(Dataset entries begins)

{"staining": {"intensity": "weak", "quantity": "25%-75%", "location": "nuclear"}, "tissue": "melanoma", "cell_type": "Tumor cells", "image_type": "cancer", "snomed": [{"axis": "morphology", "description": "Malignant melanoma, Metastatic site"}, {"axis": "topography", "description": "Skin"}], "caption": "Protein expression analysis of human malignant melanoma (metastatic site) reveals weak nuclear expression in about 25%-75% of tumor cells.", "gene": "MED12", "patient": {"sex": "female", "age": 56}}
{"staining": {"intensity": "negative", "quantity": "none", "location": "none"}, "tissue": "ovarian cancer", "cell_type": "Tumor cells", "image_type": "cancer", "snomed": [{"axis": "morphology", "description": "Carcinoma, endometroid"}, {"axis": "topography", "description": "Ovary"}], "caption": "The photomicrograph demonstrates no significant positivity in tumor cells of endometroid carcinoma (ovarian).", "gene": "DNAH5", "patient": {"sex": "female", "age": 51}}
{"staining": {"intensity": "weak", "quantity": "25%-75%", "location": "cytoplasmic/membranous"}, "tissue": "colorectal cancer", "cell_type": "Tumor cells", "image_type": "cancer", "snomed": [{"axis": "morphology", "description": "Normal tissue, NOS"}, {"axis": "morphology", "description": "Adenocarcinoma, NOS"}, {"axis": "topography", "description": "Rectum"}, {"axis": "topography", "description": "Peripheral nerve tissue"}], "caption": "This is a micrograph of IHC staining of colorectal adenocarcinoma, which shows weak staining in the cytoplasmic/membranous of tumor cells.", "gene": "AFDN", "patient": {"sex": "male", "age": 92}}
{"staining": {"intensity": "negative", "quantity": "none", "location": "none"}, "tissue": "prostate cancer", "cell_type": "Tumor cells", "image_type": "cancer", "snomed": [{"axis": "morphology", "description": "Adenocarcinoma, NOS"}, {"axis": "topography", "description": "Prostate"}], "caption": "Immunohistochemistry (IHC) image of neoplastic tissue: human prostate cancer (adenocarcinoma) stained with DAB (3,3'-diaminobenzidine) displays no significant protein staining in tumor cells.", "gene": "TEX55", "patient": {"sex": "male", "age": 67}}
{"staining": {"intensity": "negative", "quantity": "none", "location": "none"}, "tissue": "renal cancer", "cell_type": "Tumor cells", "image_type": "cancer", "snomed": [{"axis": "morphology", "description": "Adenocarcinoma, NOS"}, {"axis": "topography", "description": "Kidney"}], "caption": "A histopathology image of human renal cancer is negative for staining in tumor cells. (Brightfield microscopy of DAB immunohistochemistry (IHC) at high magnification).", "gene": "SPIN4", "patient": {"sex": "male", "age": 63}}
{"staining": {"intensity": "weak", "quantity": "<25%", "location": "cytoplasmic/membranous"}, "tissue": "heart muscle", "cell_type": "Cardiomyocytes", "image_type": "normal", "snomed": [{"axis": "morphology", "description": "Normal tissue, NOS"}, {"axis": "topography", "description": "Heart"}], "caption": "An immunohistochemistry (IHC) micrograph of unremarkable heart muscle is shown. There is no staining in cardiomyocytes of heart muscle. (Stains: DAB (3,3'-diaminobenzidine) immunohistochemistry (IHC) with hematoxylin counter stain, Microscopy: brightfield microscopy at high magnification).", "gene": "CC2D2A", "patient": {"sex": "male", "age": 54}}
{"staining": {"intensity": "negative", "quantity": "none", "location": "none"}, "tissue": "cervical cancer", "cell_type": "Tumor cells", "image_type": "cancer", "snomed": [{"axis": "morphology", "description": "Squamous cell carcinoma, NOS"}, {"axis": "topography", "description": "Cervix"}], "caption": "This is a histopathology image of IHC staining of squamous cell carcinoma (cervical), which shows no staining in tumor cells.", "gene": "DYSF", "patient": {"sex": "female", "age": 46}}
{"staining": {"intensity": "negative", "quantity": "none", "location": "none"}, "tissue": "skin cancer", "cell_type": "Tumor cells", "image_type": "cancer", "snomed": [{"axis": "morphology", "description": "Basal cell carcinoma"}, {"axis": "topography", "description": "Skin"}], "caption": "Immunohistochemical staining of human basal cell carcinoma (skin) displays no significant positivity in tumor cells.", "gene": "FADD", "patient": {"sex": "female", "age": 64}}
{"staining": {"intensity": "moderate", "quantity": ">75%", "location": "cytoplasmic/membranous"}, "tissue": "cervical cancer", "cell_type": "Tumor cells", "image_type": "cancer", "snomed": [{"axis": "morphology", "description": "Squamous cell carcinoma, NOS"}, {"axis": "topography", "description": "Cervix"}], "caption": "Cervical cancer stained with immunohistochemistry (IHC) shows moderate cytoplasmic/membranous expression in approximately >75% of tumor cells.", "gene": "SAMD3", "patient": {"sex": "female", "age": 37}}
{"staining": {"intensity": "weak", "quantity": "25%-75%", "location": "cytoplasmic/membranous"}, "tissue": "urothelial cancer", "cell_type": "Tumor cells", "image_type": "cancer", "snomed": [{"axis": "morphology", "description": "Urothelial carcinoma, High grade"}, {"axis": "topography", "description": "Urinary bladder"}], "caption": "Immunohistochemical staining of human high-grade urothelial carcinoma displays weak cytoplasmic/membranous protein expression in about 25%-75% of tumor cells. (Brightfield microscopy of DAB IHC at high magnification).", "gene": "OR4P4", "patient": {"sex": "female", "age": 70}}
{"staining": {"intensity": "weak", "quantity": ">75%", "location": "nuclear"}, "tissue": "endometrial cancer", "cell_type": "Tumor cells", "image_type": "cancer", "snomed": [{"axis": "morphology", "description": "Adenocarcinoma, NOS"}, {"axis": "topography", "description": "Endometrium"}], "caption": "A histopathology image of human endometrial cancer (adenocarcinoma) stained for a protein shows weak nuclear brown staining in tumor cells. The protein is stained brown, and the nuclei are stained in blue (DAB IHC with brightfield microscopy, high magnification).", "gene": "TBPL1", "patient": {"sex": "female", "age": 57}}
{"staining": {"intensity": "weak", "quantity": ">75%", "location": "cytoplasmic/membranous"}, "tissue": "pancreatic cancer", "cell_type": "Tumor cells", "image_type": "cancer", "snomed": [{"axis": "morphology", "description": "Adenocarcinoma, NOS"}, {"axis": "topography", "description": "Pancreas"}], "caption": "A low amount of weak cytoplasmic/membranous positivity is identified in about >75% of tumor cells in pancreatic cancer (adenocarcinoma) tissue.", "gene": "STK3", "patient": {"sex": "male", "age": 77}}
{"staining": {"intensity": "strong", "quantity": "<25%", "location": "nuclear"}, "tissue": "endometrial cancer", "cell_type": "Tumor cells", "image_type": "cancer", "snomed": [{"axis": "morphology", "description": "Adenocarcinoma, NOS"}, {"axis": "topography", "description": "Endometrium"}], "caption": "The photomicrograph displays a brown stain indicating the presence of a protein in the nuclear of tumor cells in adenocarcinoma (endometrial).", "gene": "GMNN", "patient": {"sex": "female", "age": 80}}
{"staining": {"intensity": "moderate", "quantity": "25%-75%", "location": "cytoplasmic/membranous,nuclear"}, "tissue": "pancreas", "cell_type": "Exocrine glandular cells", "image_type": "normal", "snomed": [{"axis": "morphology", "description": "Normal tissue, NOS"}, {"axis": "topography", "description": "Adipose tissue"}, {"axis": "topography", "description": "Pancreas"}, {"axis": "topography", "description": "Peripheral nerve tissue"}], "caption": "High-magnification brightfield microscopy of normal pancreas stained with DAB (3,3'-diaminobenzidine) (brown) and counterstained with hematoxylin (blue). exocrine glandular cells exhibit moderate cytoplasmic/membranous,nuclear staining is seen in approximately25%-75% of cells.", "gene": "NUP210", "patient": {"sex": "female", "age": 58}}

(Dataset entries ends)

▶ Description of the task
What is needed is a verbatim copy of every line in the records above from the one containing "of human basal" down to the one containing "of human high-grade", both included, and nothing more.

▶ Answer to this task
{"staining": {"intensity": "negative", "quantity": "none", "location": "none"}, "tissue": "skin cancer", "cell_type": "Tumor cells", "image_type": "cancer", "snomed": [{"axis": "morphology", "description": "Basal cell carcinoma"}, {"axis": "topography", "description": "Skin"}], "caption": "Immunohistochemical staining of human basal cell carcinoma (skin) displays no significant positivity in tumor cells.", "gene": "FADD", "patient": {"sex": "female", "age": 64}}
{"staining": {"intensity": "moderate", "quantity": ">75%", "location": "cytoplasmic/membranous"}, "tissue": "cervical cancer", "cell_type": "Tumor cells", "image_type": "cancer", "snomed": [{"axis": "morphology", "description": "Squamous cell carcinoma, NOS"}, {"axis": "topography", "description": "Cervix"}], "caption": "Cervical cancer stained with immunohistochemistry (IHC) shows moderate cytoplasmic/membranous expression in approximately >75% of tumor cells.", "gene": "SAMD3", "patient": {"sex": "female", "age": 37}}
{"staining": {"intensity": "weak", "quantity": "25%-75%", "location": "cytoplasmic/membranous"}, "tissue": "urothelial cancer", "cell_type": "Tumor cells", "image_type": "cancer", "snomed": [{"axis": "morphology", "description": "Urothelial carcinoma, High grade"}, {"axis": "topography", "description": "Urinary bladder"}], "caption": "Immunohistochemical staining of human high-grade urothelial carcinoma displays weak cytoplasmic/membranous protein expression in about 25%-75% of tumor cells. (Brightfield microscopy of DAB IHC at high magnification).", "gene": "OR4P4", "patient": {"sex": "female", "age": 70}}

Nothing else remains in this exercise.